What the task requires: Your copy should hold only the lines from the one with "Figure 2. Sensor" to the one with "Figure 6. Spatial", both included, each exactly as it stands below, with no pictures.

Dataset entries
*** Begin section ***
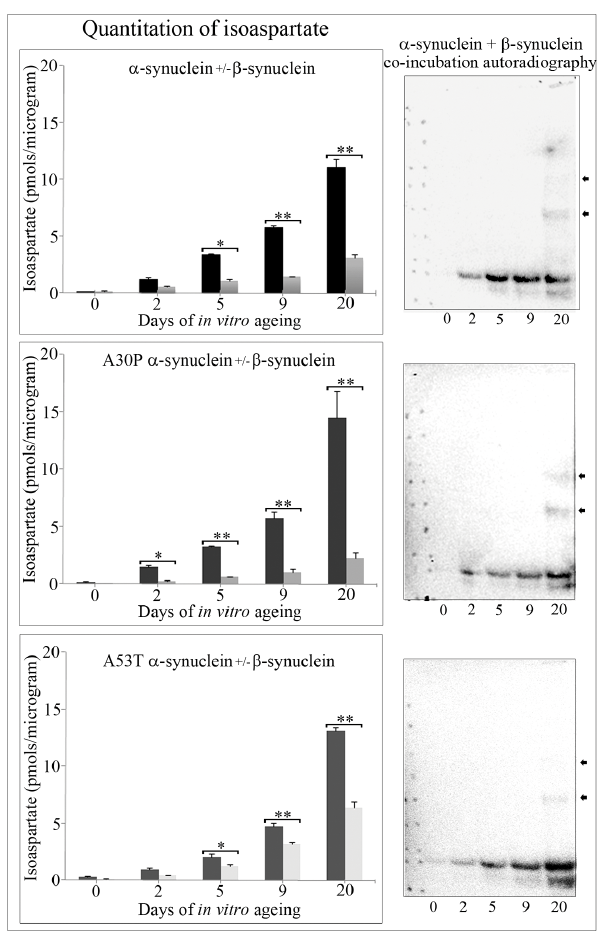
Figure 7. Quantitation of isoaspartate formation during invitro ageing of a -synuclein either with or without co-incubation with b -synuclein, and co-incubation autoradiography. Alpha-synu- clein, A30P mutant a -synuclein, or A53T mutant a -synuclein were in vitro aged either with or without b -synuclein over a time course of up to 20 days. Two and a half m g of protein was removed after 0, 2, 5, 9, and 20 days of in vitro ageing and the level of isoaspartate formation quantified by a methanol diffusion assay (left panels). Black filled columns correspond to a -synuclein isoaspartate values, grey filled columns correspond to isoaspartate levels from a -synuclein co- incubated with b -synuclein. Co-incubation of b -synuclein with a - synucleins significantly reduced total isoaspartate formed during the in vitro ageing time course. Significance is marked with an asterisk: *p , 0.01; **p , 0.001. Synuclein proteins from co-incubation experi- ments were methylated with 3 H-SAM using exogenous PIMT, resolved by 1D PAGE, and isoaspartate methylation visualised by autoradiogra- phy (right panels). Stable a -synuclein protein oligomers that contained isoaspartate peptide linkages are marked with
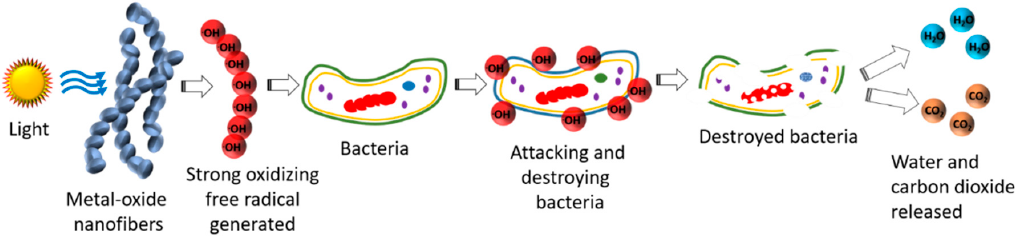
Figure 13. An illustration explaining bacterial disinfection mechanism by nanofiber photocatalyst under light illumination.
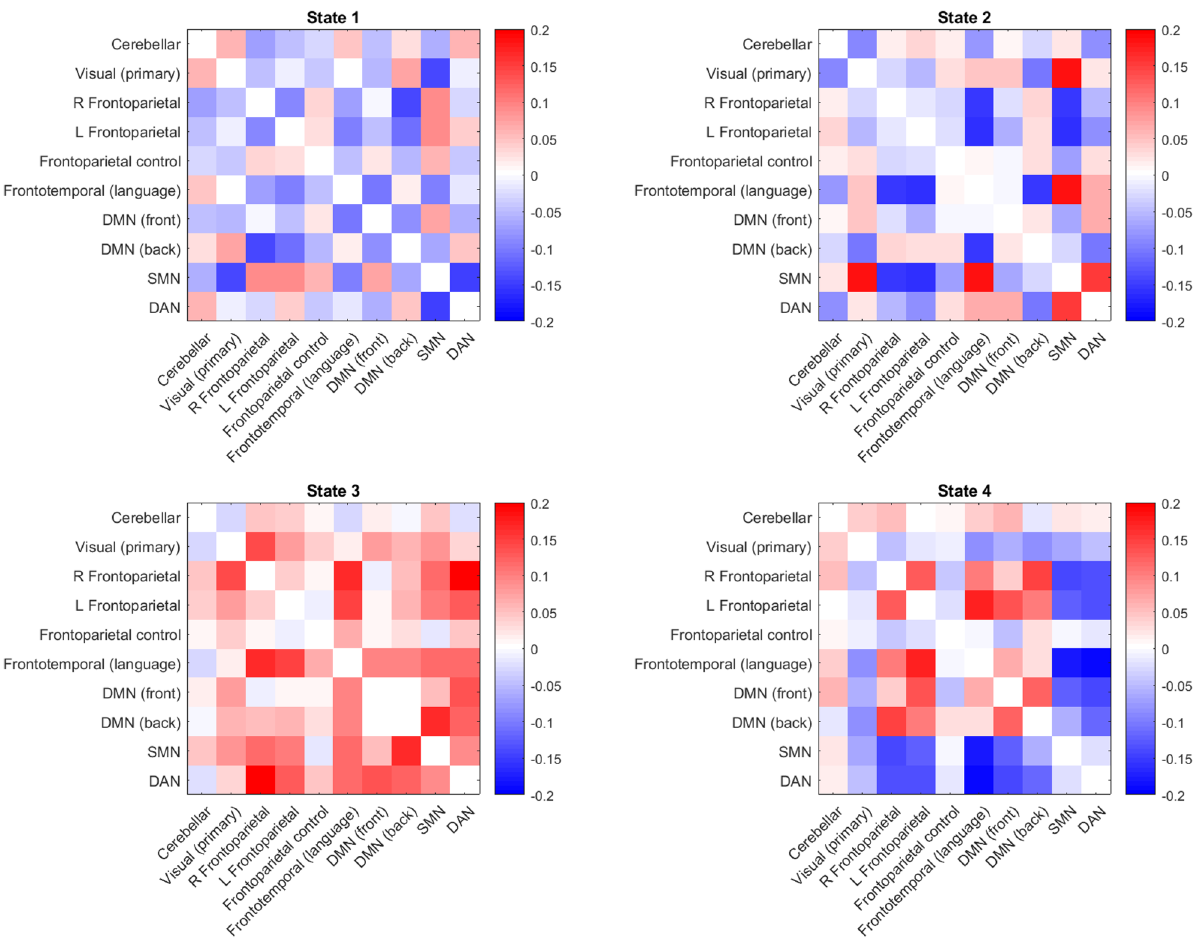
Figure 3. Four identified rs-dFC states (1–4 from the upper left to lower right). Each matrix depicts mutual correlations between each component identified using the ICA. Dark blue suggests a high negative correlation, and dark red suggests a high positive correlation. Note: DMN default-mode network, SMN sensorimotor network, DAN dorsal attentional ity. In state 2, both left and right FPN are anticorrelated with the language and SMN networks. The posterior part of the DMN is particularly anticorrelated to the language network. At the same time, the SMN is highly interconnected with the visual, DAN, and language networks. This state may represent readiness for processing tools and objects, as indicated in the “action reappraisal” concept. This concept suggests that object knowledge is constituted by information inscribed within the motor and sensory systems thus stressing the automatic lower- level processing of information 104 . State 3 is a hyperconnected state which reveals particularly tight connection between the right FPN and DAN, visual and language networks. The (posterior) DMN is highly correlated with the SMN. The state may thus represent readiness for both motor and visual attention reaction to salient stimuli. In state 4, the left FPN (where the tDCS anode was positioned) is highly correlated with the language network which is in turn anticorrelated with the SMN and DAN. This state may represent readiness for top-down control of object identification with an involvement of temporal regions of the ventral visual pathway, and covert verbali- zation/naming of an identified object with an engagement of semantic language processing.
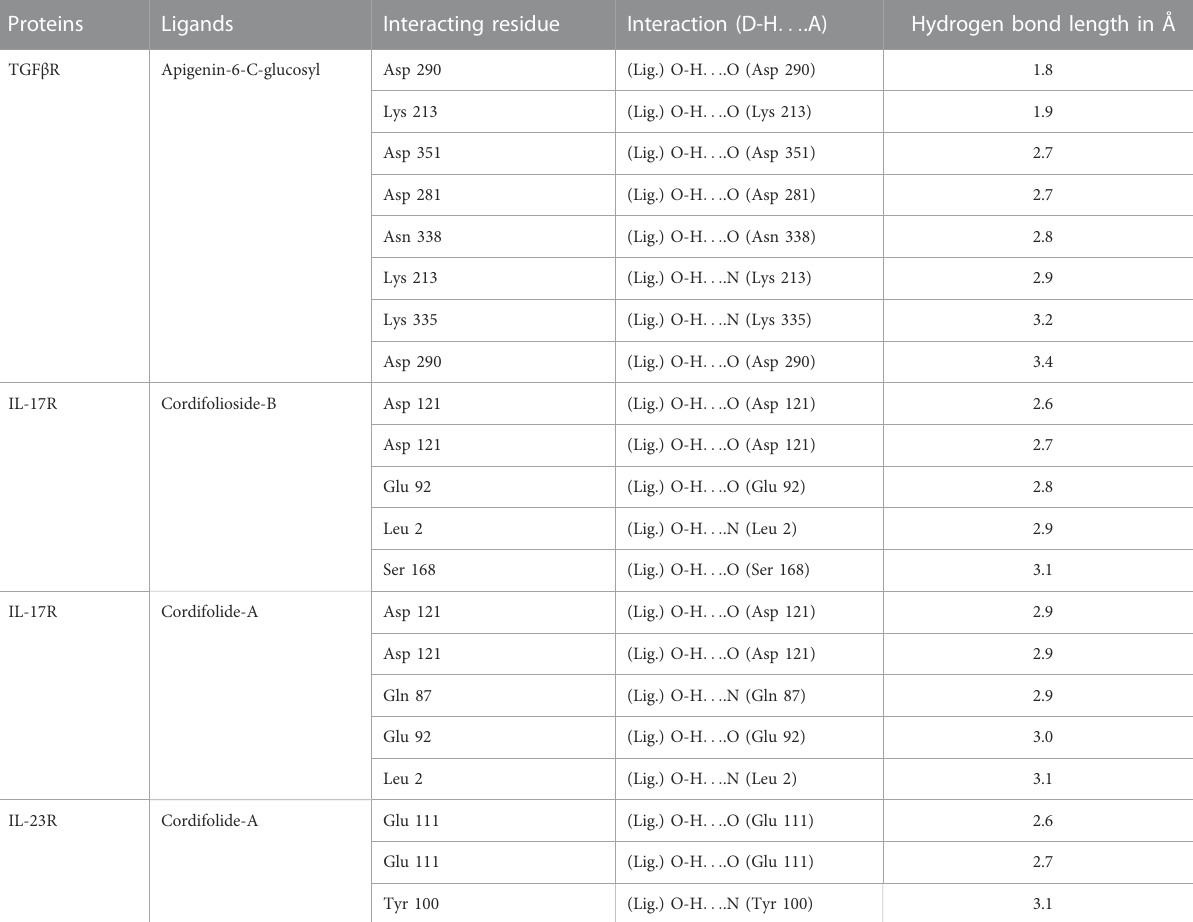
TABLE 2 Representation of hydrogen bonds between TC compounds with some important T cell receptor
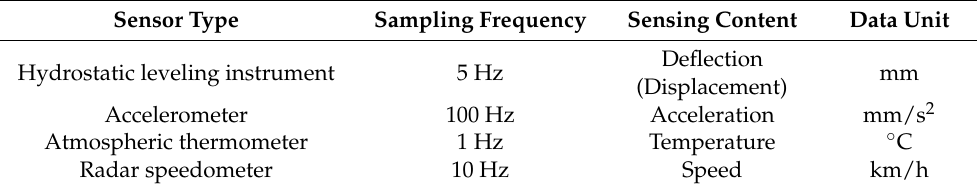
Figure 2. Sensor location of each monitoring section (unit: millimeters). Table 1. Sensing details for multiple types of sensors.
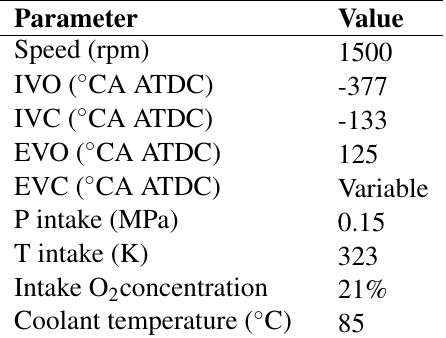
Table 2 Engine operation parameters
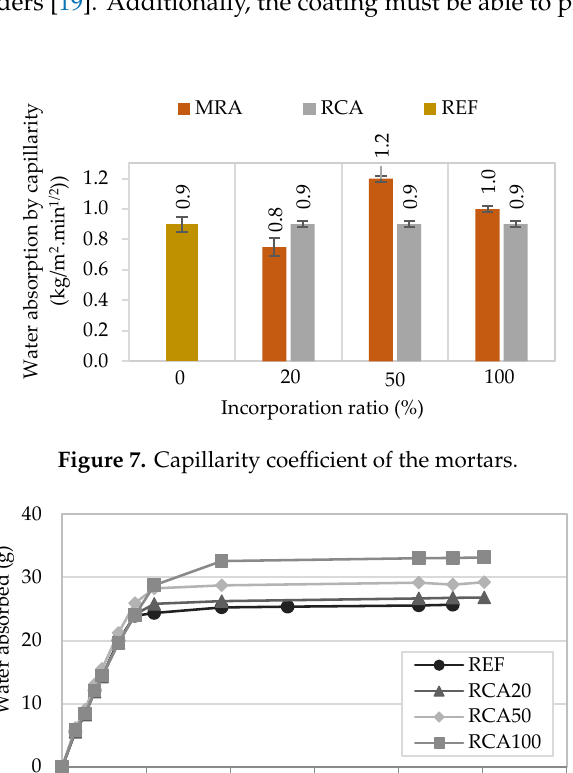
Figure 8. Water absorption by capillarity action tests results of recycled RCA mortars.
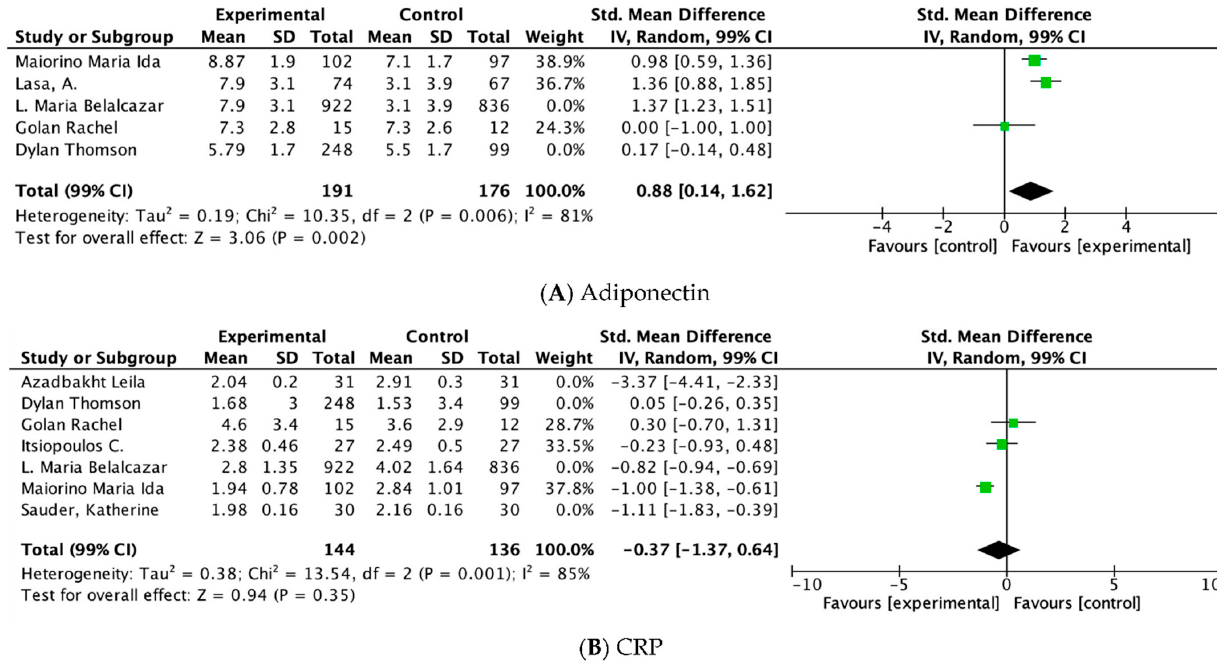
Figure 5. Subgroup by type of dietary pattern of intervention studies. Forest plot of comparison between clinical trials. Subgroup represents type of Dietary Pattern: MD is represented. Other studies with different DP are weighted 0%. Results present SMDS, and 99% CI for DPs evaluated. Final values, outcome: ( A ) Adiponectin (ug/mL0 and ( B ) CRP (mg/L) with the intake of Mediterranean Diet Abbreviations: CRP; C-Reactive Protein; WMD, weighted mean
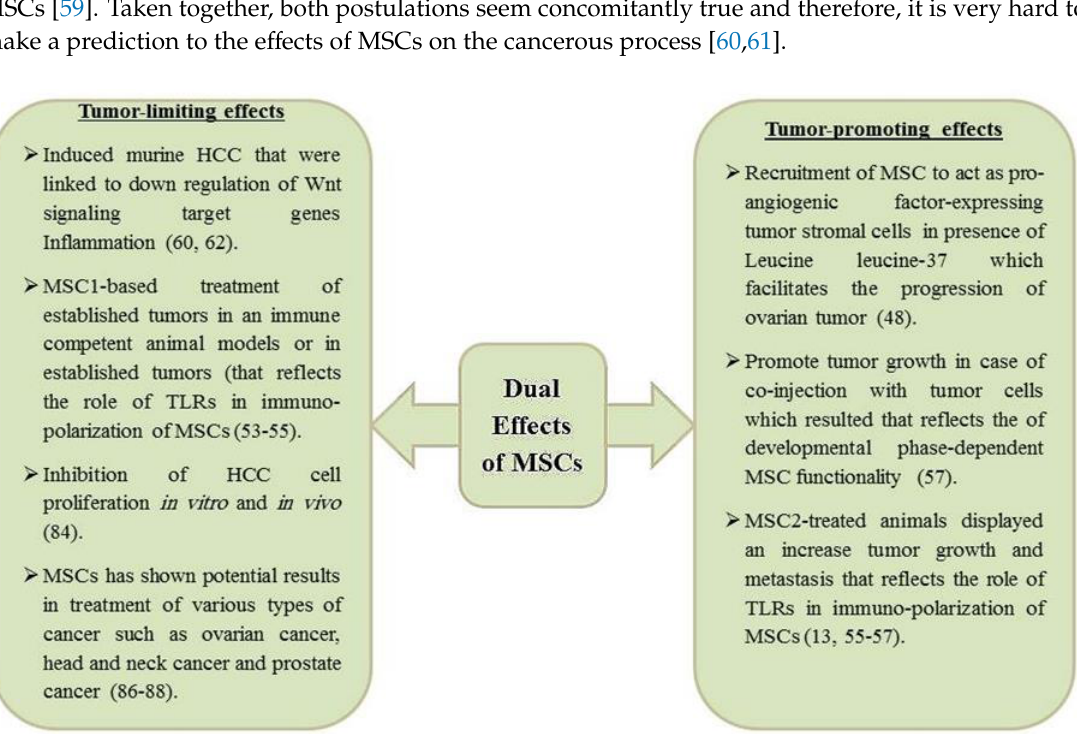
Figure 1. The pleiotropic functionality of mesenchymal stem cells (MSCs) which tumor-limiting and tumor-promoting effects.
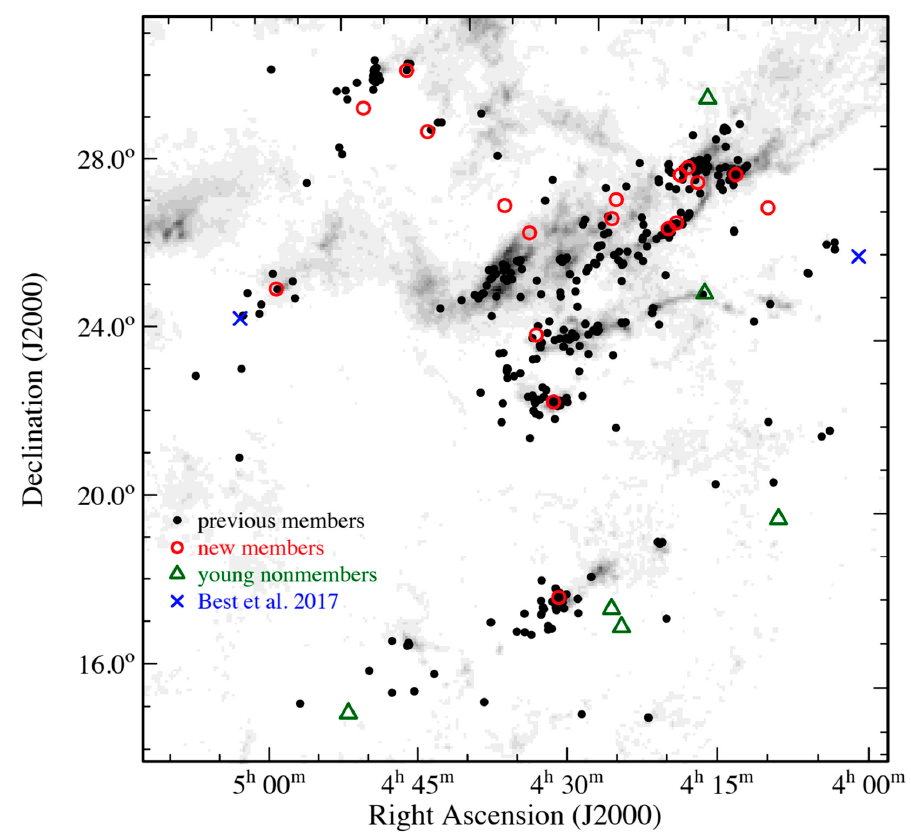
Figure 6. Spatial distribution of known members in Taurus. Black filled circles: members known before 2017; red open circles: new members from [189]; blue crosses: new members from [217]; green open triangles: young objects that do not appear to be members; grey scale: extinction map of [218]. Reproduced with permission from [189].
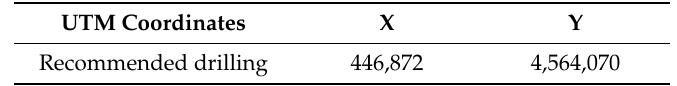
Figure 10. Location of the specific area and drilling recommended for the collection of groundwater. UTM coordinates of the recommended drilling (previously indicated in Figure 10) are included in Table 4. Table 4. UTM coordinates (time zone 30T) of the drilling suggested for the exploitation of possible geothermal resources.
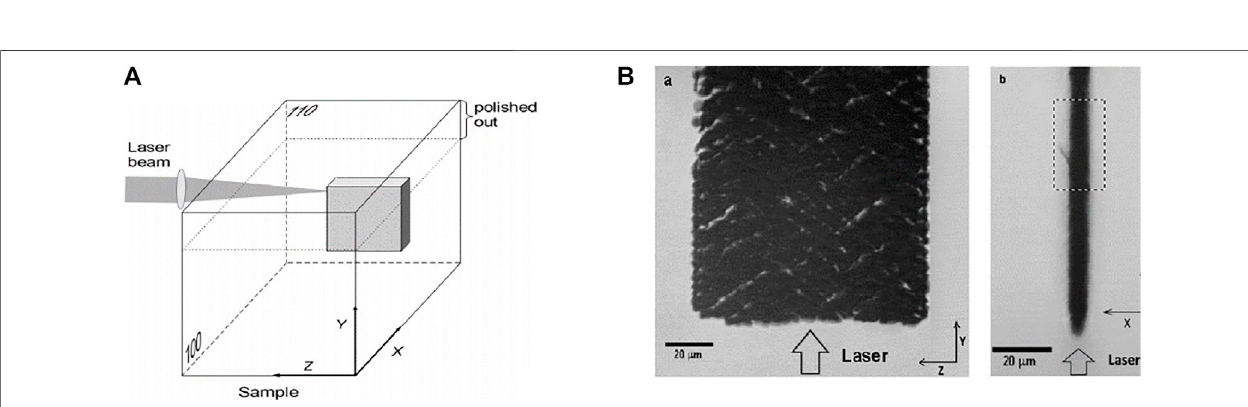
Frontiers in Physics |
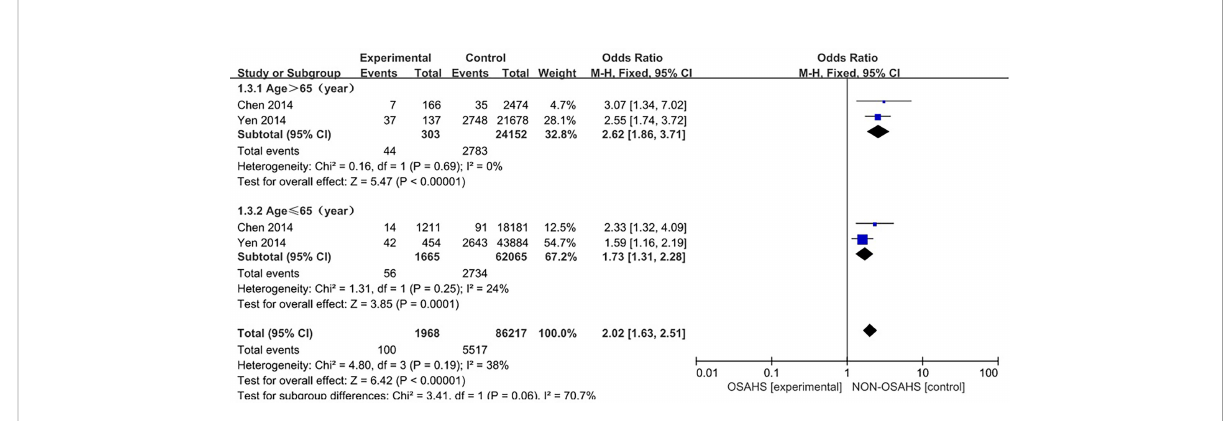
FIGURE 4 Forest plot of the incidence of osteoporosis in elderly (>65 years old) and middle-aged (40-65 years old)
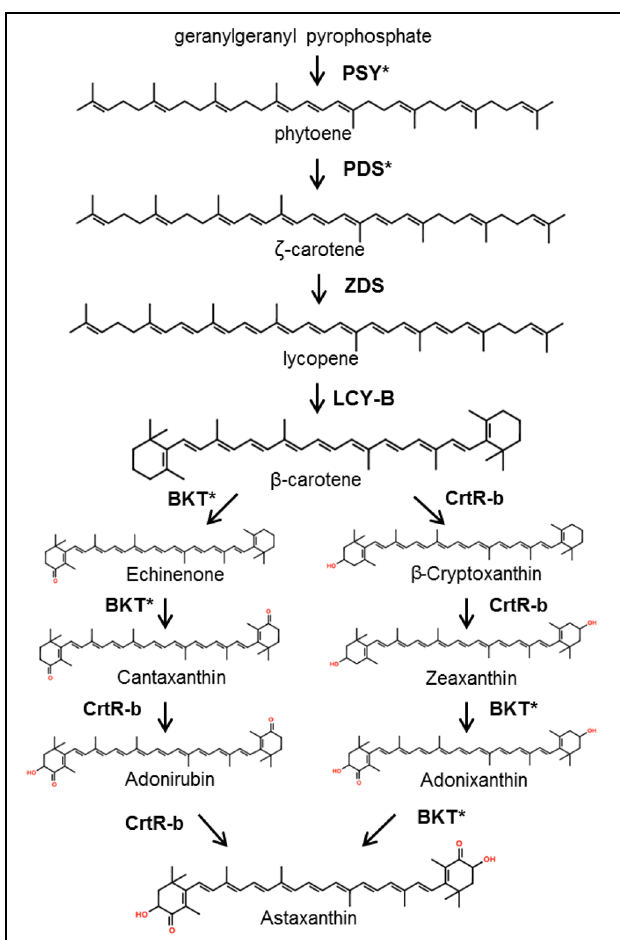
FIGURE 3 | Proposed pathway for astaxanthin synthesis in green microalgae. Asterisks denote enzymes which have been targeted for metabolic engineering, as shown in Table 2 . PSY, phytoene synthase; PDS, phytoene desaturase; ZDS, ζ -carotene desaturase; LYC-B, lycopene β -cyclase; BKT, β -carotene ketolase; CrtR-b, β -carotene hydroxylase. Modified from (Grünewald et al., 2001; Ye et al., 2008). Synthesis of β -carotene occurs in the chloroplast, while there is evidence that the subsequent steps could also take place in the cytoplasm (Grünewald et al., 2001; Guedes et al.,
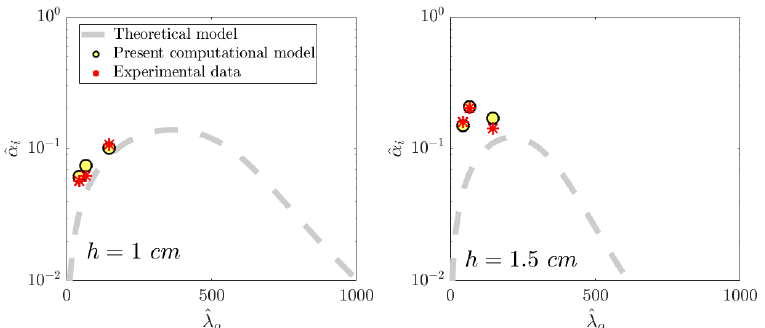
Figure 14. Comparison between decay rates given by the present computational model and the experimental values presented in Yiew et al. [53]. The dashed curves show the decay rate vs. open- water wavelength curves constructed by using Equation (5). Left and right panels respectively show the results corresponding to the ice covers with thicknesses of 1 and 1.5 cm.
*** End section ***
Reply:
Figure 2. Sensor location of each monitoring section (unit: millimeters). Table 1. Sensing details for multiple types of sensors.
Table 2 Engine operation parameters
Figure 8. Water absorption by capillarity action tests results of recycled RCA mortars.
Figure 5. Subgroup by type of dietary pattern of intervention studies. Forest plot of comparison between clinical trials. Subgroup represents type of Dietary Pattern: MD is represented. Other studies with different DP are weighted 0%. Results present SMDS, and 99% CI for DPs evaluated. Final values, outcome: ( A ) Adiponectin (ug/mL0 and ( B ) CRP (mg/L) with the intake of Mediterranean Diet Abbreviations: CRP; C-Reactive Protein; WMD, weighted mean
Figure 1. The pleiotropic functionality of mesenchymal stem cells (MSCs) which tumor-limiting and tumor-promoting effects.
Figure 6. Spatial distribution of known members in Taurus. Black filled circles: members known before 2017; red open circles: new members from [189]; blue crosses: new members from [217]; green open triangles: young objects that do not appear to be members; grey scale: extinction map of [218]. Reproduced with permission from [189].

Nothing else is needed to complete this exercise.